■ **STUDY TEXT**:
You are here:  Experts > Health/Fitness > Self-Improvement/Self-Help > Social Etiquette and Good Manners > Christmas wish list

Social Etiquette and Good Manners - Christmas wish list


Expert: Amanda Gamble - 11/11/2007

Question
Hi!  I am writing as a married, mother of three children, with a question regarding my husband's family.  He is equally frazzled.  My sister-in-law (my husband's youngest of three siblings, not married by the way) has sent us two e-mails with Christmas wish lists for their (meaning my husand's) parents.  His sister has already purchased a gift for them, so she forwarded the messages from her parents regarding specific gift cards, and items from various catalogs (including item numbers and prices).  I am COMPLETELY offended by this.  My dad, when I ask him what he wants for Christmas says, "Don't buy me anything, all I need is your love."  Yes they are all about the same age, same socio-economic status, etc.  I feel that it has reached the point that something needs to be said to them that this is inappropriate.  We have ALWAYS given them exactly what they wish for (even though, I might get the free gift that came with a special purchase for my birthday!).  Believe me, they could buy the moon for themselves if they wanted to, it is not about the money!  I almost want to say, let's just not buy each other anything.  Don't buy me anything, the kids anything, etc.  It is the spirit of giving that I love (and I LOVE to buy thoughtful, anticipated gifts).  This has thrown me for a loop!  I truly feel that I/my husband need to respond re:this, how do we go about it to let them know that it just isn't right?!  Maybe I am WAY off base, and if so, tell me.  If not, what should I do?

■ **ASSIGNED TASK 1**:
In the etiquette question about the Christmas wish list, what does the writer's dad say when asked what he wants for Christmas?
■ **ASSIGNED TASK 2**:
Resume the etiquette question about the Christmas wish list, writing on from its final sentence.
The data after this comes from a separate source.

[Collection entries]
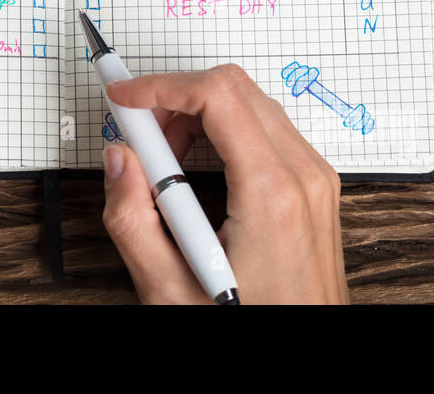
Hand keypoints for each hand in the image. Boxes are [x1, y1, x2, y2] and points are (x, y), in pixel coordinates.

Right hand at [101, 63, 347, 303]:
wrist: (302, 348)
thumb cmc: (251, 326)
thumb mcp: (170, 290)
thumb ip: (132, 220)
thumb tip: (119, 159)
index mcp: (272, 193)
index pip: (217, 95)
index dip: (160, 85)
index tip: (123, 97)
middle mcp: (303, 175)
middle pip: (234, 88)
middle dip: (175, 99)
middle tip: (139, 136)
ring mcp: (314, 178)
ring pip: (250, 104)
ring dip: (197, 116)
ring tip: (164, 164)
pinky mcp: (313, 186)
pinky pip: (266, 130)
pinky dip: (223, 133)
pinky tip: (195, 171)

--

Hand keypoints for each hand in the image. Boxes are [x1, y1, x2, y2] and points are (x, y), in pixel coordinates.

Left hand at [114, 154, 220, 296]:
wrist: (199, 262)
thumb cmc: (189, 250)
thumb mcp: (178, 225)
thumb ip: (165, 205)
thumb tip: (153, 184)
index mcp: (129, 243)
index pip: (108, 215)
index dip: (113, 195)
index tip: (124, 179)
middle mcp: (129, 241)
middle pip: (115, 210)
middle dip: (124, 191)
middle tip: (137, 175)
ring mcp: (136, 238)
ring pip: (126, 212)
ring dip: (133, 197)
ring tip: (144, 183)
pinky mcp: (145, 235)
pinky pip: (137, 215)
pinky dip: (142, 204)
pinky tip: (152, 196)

■ **TASK RESULT 1**:
"Don't buy me anything, all I need is your love."

■ **TASK RESULT 2**:
Answer
Dear Dana,
 Oh dear. No,you are not wrong to feel as you do. Who
wouldn't be offended by such unsolicited demands for
material goods?  

 As for handling it,ignoring it might be your best option.
I know it's difficult and you and your husband to consider
this at the moment. The saying "You can be right or you
can be happy." springs to mind. Yes,you could vent and tell
them how wrong this is,but would it create more problems
than it would be worth? After all,at this stage of the
game what are you going to teach them? Most likely nothing
and they will just be deeply wounded by this whole thing.
For whatever reason,they need validation through 'stuff'.
Your Dad has it right,you will teach your kids how to think
about gifts and giving...you got a great husband out of
these in-laws. Can you just have a cold drink,take a
deep breath and let it go?  

  If not,then your husband must be the one to speak to
them. Alone,he is their son,that lets out much of the
"This is all Dana's doing!" talk. He should pick a time
when the subject isn't at the fore front and use language
that doesn't accuse.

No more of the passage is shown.